● **Assigned task**
Show each line of the entries below that contains the word "datos".

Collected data
[Start of section]

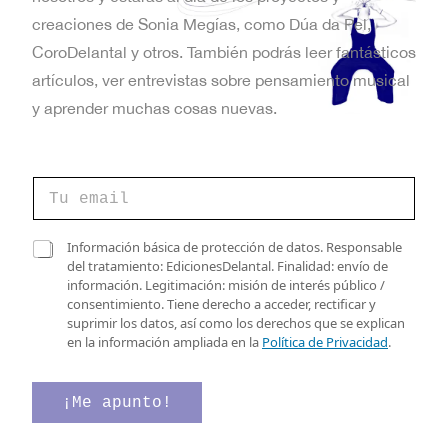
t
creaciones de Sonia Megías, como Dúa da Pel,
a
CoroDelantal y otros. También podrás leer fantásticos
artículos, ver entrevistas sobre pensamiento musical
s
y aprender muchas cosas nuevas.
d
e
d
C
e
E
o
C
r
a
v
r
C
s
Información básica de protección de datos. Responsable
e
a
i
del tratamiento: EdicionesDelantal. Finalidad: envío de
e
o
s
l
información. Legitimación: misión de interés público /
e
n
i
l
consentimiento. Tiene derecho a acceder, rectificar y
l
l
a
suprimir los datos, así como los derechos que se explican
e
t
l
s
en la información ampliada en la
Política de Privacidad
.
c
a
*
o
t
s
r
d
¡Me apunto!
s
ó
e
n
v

[End of section]
[Start of section]

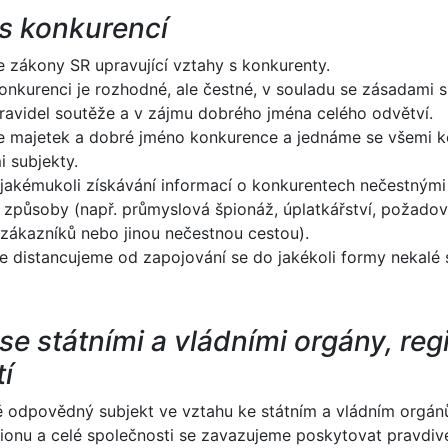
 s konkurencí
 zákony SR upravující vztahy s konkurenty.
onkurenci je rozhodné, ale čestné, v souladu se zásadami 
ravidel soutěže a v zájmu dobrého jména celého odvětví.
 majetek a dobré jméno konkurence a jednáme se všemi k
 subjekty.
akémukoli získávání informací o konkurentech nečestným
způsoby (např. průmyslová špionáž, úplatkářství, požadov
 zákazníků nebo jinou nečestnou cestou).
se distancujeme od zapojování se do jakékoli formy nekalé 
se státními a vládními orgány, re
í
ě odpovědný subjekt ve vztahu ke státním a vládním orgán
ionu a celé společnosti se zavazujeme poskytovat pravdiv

[End of section]

● **Response area**
Información básica de protección de datos. Responsable
suprimir los datos, así como los derechos que se explican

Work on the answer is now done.